=== Aim ===
Could you extract, word for word, the stretch of the tax reform article starting with "The more than" and going on through "of these challenges."?

=== Provided passage ===
***

Tax Reform: elected mayors start 2025 with the challenges of the transition

The more than 5,500 mayors elected in October begin 2025 with a major challenge: leading their municipalities through the tax transition foreseen by EC 132/23 to occur between 2025 and 2028. During this period of adaptation, the new Tax on Goods and Services (IBS) will replace ISS and ICMS, directly impacting the main source of revenue for Brazilian municipalities.

The IBS, which promises to unify taxation on goods and services, appears as an attempt by the federal government to simplify the Brazilian tax system. However, experts warn that this change could have serious consequences, especially for smaller municipalities — which total around 4,800 cities in the country — which often depend on ISS revenues to finance essential services.

The master in Tax Law from USP, Carlos Crosara, lists some of these challenges.

“The first of these will be coexistence with two legal tax regimes — which already increases the complexity of the system even further. During the transition period, the ISS will still be in effect with all its legislation and regulations and the IBS will gradually come into force. And it will also generate a need for investment in technology and infrastructure, to run these two systems.”

IBS non-cumulative

Another point raised by Crosara, which can pose challenges for municipal managers, is the issue of the non-cumulative nature of IBS.

“Non-cumulative means, if you have a tax in a previous transaction, you can take advantage of the tax that you incurred in the previous transaction, to deduct the tax due in the subsequent transaction.”

At this point, for Crosara, it will be necessary to make a major change in taxpayers’ records to be able to use this new non-cumulative system, since neither they nor tax inspectors are accustomed to this new model. “It will be a long period of adaptation until they get used to this new model.”

***

=== Excerpted records ===
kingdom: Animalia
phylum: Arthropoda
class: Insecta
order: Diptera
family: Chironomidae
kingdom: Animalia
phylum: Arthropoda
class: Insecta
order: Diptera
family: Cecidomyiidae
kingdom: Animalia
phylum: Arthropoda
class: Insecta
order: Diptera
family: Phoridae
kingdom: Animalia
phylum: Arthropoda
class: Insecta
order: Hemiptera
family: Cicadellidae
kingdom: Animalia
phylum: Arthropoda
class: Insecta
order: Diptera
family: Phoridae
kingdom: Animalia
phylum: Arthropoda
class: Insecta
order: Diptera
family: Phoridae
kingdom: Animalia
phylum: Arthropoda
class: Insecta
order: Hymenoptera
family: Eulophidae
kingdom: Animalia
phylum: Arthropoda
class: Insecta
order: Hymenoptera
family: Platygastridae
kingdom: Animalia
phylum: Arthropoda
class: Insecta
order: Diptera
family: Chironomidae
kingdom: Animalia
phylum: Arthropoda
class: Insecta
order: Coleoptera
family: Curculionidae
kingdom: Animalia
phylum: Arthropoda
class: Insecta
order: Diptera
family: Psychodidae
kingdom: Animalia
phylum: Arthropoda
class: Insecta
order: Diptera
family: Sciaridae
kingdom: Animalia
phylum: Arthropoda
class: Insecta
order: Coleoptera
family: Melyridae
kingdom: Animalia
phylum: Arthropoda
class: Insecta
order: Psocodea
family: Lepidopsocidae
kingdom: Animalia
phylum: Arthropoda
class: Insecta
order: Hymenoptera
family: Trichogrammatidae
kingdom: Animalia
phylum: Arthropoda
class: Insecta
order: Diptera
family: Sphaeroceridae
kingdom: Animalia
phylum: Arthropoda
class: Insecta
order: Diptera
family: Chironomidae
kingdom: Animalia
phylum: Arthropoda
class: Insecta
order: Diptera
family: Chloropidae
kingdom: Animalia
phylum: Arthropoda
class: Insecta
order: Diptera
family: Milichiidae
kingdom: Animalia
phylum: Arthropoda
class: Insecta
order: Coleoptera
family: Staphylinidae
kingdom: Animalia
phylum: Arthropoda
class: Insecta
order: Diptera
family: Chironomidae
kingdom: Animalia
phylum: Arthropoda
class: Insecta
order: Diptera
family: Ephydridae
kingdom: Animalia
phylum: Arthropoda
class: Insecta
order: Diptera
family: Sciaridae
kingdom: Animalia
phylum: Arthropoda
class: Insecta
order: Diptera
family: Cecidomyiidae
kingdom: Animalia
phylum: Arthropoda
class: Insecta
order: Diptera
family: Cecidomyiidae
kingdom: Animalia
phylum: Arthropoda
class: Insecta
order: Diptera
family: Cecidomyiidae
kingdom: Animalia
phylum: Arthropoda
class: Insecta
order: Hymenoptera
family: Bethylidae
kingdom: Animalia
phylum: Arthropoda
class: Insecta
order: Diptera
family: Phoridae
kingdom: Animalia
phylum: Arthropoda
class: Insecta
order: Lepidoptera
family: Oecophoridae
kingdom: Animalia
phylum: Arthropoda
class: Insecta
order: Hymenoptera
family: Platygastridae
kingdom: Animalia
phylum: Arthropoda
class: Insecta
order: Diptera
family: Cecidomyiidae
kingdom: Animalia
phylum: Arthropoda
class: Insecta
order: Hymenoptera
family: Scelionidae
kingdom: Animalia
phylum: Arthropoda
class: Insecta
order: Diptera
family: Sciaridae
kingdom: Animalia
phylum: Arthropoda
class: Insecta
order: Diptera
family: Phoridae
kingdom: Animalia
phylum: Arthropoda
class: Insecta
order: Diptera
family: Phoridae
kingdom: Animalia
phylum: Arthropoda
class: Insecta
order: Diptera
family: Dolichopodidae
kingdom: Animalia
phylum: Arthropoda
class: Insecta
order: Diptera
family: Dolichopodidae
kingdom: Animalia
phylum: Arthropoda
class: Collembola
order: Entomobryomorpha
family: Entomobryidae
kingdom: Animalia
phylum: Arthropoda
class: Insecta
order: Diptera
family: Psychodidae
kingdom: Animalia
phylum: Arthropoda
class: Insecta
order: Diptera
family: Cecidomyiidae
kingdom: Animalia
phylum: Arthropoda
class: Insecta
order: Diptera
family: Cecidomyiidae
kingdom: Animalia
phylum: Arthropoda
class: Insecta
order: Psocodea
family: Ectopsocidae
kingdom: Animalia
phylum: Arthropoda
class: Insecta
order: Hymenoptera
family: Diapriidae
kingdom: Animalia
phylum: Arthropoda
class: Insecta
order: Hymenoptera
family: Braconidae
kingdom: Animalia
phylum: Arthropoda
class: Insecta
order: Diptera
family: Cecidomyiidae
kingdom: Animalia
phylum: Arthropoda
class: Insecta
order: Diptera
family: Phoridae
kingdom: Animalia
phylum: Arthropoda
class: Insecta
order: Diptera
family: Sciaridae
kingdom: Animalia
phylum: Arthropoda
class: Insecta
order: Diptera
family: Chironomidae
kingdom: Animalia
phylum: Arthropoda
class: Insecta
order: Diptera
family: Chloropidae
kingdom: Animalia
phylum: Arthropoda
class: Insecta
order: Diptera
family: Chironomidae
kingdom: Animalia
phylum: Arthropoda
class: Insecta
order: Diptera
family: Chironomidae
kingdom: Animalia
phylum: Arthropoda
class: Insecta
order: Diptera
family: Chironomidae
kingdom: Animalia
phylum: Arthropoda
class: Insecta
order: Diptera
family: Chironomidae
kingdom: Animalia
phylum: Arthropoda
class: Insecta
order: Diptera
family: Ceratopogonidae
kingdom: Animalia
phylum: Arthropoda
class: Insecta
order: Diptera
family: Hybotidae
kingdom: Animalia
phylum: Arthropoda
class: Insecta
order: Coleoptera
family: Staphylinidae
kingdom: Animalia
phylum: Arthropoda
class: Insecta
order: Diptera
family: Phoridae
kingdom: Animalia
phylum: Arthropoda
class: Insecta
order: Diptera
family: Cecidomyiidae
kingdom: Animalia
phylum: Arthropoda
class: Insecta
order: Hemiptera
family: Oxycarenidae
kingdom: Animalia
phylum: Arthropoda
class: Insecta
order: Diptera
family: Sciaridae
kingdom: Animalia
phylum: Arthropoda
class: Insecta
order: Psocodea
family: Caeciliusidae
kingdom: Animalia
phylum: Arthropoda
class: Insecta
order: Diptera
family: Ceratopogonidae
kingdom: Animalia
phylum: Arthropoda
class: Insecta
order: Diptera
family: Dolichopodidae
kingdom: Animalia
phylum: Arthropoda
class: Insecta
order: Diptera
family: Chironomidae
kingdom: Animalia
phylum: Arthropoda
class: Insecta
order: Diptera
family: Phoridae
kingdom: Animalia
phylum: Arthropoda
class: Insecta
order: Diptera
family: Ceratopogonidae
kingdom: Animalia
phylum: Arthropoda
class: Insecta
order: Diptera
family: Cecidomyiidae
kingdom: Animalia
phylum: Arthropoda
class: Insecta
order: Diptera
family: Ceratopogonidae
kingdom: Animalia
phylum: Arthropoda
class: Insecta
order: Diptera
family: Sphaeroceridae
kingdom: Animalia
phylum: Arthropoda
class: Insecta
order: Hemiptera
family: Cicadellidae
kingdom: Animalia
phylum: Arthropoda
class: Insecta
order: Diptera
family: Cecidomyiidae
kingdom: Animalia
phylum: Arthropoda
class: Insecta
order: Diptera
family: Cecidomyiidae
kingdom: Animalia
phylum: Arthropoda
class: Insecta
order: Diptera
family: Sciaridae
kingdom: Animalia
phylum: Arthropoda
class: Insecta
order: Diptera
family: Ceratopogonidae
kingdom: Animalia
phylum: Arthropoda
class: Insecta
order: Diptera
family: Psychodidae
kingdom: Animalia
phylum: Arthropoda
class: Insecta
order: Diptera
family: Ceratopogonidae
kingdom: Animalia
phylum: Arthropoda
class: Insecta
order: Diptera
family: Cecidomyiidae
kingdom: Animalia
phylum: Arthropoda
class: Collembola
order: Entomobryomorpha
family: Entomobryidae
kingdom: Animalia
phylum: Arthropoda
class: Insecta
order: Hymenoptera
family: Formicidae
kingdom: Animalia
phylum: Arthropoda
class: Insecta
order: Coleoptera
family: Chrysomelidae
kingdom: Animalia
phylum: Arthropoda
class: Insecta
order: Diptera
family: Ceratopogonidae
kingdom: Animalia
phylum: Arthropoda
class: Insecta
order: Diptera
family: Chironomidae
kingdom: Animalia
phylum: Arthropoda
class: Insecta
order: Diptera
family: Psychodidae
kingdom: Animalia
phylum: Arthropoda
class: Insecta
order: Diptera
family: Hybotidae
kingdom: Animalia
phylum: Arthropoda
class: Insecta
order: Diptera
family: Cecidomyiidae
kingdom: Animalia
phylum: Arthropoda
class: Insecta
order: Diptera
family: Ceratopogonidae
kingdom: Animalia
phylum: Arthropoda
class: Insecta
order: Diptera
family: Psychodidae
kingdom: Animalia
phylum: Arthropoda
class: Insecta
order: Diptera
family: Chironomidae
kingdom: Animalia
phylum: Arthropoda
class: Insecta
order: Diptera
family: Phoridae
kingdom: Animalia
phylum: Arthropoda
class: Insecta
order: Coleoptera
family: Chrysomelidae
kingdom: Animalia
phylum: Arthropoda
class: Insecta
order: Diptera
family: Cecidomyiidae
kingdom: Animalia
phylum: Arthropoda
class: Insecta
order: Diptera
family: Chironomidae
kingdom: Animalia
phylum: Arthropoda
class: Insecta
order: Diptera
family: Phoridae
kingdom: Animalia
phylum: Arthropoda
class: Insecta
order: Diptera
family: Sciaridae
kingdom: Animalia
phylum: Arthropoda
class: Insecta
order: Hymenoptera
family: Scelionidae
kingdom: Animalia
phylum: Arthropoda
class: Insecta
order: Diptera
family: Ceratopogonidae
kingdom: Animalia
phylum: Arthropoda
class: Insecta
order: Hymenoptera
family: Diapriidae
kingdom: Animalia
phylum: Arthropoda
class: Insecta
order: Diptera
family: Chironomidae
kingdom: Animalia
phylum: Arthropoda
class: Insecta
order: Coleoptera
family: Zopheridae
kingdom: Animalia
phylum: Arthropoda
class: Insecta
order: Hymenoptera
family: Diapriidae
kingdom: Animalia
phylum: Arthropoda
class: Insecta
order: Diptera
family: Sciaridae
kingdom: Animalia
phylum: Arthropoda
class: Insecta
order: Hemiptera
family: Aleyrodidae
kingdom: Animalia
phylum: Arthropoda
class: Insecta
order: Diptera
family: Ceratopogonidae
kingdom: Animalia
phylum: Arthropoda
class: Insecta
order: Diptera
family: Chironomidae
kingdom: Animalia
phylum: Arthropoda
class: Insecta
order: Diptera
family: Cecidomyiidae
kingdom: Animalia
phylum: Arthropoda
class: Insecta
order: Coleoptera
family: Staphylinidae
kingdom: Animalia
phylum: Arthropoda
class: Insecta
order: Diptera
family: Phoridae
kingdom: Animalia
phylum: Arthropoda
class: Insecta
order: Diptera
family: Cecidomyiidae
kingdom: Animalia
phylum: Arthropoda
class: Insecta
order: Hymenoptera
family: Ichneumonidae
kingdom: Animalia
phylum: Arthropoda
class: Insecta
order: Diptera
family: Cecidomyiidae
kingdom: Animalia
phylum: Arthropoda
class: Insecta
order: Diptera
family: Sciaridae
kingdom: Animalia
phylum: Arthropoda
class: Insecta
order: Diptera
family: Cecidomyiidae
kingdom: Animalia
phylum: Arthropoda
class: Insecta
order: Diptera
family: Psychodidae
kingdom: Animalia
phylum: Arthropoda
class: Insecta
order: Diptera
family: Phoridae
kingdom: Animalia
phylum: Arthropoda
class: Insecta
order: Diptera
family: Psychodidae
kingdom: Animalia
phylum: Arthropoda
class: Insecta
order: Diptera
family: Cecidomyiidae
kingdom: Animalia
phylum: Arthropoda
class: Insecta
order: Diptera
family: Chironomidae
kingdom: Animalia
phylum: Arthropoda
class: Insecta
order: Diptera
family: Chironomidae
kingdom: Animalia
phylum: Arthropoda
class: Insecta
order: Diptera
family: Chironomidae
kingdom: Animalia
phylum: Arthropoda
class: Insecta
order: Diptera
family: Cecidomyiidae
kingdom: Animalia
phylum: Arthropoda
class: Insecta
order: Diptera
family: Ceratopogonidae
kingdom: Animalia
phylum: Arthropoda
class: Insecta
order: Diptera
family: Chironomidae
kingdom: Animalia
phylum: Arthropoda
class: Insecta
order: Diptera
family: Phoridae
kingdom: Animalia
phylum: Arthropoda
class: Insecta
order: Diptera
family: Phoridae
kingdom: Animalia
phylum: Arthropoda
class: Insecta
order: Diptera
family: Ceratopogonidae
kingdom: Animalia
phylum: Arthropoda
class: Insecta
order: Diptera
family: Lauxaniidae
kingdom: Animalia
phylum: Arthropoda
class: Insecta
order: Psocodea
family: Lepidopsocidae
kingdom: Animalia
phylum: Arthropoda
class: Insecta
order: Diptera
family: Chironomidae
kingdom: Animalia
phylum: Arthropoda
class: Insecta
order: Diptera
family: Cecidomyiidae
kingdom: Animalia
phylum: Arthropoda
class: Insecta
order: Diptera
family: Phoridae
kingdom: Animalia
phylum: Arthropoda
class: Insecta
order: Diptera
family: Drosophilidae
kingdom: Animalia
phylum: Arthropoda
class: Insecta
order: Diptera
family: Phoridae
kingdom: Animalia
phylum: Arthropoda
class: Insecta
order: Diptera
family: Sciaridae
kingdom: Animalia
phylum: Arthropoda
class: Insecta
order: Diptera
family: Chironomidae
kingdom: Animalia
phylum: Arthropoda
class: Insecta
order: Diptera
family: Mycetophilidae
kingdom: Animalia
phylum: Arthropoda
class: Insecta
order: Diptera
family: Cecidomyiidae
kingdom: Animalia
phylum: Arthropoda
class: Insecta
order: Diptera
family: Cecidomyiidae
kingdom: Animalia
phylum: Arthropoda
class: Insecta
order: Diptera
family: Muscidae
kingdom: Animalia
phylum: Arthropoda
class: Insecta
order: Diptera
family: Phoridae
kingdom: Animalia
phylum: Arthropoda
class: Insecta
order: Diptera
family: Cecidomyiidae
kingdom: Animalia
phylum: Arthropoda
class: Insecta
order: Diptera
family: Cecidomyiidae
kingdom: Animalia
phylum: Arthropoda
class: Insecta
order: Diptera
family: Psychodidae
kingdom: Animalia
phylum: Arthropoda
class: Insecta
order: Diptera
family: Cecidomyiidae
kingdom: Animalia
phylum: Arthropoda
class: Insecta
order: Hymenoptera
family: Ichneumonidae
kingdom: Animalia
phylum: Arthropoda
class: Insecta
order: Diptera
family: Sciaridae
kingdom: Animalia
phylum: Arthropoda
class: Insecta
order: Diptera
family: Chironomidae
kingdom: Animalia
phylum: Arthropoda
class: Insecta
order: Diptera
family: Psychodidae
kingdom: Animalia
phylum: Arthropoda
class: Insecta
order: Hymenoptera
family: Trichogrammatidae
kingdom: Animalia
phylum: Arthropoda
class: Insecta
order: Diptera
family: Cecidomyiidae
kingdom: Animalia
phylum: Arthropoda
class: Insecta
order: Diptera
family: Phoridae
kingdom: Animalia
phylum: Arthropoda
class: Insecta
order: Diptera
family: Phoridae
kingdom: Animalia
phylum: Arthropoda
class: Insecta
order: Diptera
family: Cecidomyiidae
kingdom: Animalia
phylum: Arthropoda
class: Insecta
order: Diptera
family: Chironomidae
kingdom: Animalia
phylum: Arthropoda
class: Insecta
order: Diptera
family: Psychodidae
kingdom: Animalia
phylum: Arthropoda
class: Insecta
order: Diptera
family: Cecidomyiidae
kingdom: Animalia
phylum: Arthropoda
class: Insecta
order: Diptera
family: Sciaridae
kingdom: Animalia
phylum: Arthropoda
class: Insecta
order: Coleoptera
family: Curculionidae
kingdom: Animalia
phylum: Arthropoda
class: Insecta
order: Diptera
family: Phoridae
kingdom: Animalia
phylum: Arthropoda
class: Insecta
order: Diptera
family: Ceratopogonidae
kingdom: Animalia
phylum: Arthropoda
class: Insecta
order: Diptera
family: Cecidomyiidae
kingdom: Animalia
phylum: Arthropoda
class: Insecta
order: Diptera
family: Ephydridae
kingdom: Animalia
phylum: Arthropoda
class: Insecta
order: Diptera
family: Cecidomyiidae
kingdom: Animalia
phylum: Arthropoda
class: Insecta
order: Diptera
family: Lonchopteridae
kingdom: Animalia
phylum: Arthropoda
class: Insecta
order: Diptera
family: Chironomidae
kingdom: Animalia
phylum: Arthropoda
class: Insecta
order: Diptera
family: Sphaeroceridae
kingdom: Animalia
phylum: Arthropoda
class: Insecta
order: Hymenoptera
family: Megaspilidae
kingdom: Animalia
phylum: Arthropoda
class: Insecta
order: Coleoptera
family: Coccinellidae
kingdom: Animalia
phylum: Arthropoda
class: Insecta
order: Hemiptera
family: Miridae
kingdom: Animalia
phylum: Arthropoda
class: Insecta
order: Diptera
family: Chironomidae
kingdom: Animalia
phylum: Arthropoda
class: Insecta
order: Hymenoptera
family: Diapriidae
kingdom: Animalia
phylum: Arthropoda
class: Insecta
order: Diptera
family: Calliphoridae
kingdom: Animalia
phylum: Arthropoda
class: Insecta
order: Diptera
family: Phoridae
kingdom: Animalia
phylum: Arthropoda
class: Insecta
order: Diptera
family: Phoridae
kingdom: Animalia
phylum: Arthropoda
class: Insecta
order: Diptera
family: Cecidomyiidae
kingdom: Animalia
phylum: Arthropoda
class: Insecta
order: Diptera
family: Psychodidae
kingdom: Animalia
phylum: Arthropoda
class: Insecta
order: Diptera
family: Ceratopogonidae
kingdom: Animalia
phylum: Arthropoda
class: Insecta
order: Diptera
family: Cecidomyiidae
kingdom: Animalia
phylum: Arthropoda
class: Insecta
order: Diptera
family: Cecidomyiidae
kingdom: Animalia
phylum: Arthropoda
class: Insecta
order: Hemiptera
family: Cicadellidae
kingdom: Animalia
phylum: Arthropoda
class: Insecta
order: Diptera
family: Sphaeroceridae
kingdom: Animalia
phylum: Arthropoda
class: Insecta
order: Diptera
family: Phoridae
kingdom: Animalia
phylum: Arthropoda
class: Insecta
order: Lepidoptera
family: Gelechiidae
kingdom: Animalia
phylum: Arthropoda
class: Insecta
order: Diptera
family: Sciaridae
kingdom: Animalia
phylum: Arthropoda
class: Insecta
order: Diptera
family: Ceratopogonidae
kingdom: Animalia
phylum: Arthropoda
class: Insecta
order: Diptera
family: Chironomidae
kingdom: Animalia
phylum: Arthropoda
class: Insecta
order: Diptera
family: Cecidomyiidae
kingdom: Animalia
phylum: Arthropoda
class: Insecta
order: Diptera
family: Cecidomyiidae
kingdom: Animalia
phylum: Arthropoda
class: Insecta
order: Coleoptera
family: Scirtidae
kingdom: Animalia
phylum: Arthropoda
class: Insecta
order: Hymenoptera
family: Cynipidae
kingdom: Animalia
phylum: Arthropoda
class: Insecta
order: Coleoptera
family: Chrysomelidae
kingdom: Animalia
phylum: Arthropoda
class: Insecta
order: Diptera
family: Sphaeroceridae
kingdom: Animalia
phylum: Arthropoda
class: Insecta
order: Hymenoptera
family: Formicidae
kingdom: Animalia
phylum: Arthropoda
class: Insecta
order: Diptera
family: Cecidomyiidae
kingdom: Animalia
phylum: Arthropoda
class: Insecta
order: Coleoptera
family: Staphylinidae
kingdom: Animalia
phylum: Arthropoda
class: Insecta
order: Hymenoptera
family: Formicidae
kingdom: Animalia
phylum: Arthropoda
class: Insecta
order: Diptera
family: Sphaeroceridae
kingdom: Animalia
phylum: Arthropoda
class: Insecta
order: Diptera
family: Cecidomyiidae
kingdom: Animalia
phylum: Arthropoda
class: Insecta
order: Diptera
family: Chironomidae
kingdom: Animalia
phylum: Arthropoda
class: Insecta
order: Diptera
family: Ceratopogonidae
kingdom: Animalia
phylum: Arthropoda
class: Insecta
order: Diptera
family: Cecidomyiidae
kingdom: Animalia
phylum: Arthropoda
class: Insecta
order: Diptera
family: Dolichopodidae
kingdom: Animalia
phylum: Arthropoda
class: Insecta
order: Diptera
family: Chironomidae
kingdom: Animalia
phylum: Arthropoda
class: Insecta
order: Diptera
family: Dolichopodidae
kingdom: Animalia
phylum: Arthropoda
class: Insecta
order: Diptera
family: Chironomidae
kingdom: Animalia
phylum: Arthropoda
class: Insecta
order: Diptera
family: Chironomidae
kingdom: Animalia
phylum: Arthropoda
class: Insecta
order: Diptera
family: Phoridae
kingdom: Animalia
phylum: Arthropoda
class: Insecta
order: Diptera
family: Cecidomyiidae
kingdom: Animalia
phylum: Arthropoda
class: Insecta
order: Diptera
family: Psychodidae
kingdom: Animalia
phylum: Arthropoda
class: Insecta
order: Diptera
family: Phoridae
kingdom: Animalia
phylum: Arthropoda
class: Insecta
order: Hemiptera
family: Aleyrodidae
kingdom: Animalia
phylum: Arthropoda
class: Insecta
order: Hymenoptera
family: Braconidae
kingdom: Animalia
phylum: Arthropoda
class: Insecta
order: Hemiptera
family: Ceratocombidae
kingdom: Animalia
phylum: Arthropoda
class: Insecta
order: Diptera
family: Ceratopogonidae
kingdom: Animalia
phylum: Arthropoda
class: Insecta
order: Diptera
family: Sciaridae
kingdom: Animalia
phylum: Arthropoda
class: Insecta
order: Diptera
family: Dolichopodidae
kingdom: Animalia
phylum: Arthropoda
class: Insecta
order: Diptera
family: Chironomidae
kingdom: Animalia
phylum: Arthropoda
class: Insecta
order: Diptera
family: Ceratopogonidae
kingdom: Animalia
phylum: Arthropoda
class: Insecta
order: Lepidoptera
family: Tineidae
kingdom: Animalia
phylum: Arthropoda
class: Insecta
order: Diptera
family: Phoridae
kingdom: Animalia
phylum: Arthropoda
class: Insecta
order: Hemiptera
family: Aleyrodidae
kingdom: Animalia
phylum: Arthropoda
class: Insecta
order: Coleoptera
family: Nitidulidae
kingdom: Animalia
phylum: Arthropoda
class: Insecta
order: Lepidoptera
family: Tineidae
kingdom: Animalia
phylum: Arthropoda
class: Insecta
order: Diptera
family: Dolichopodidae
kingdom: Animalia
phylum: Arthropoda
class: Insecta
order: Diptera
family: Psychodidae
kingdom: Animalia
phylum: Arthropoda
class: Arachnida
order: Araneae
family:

***

=== The reply ===
The more than 5,500 mayors elected in October begin 2025 with a major challenge: leading their municipalities through the tax transition foreseen by EC 132/23 to occur between 2025 and 2028. During this period of adaptation, the new Tax on Goods and Services (IBS) will replace ISS and ICMS, directly impacting the main source of revenue for Brazilian municipalities.

The IBS, which promises to unify taxation on goods and services, appears as an attempt by the federal government to simplify the Brazilian tax system. However, experts warn that this change could have serious consequences, especially for smaller municipalities — which total around 4,800 cities in the country — which often depend on ISS revenues to finance essential services.

The master in Tax Law from USP, Carlos Crosara, lists some of these challenges.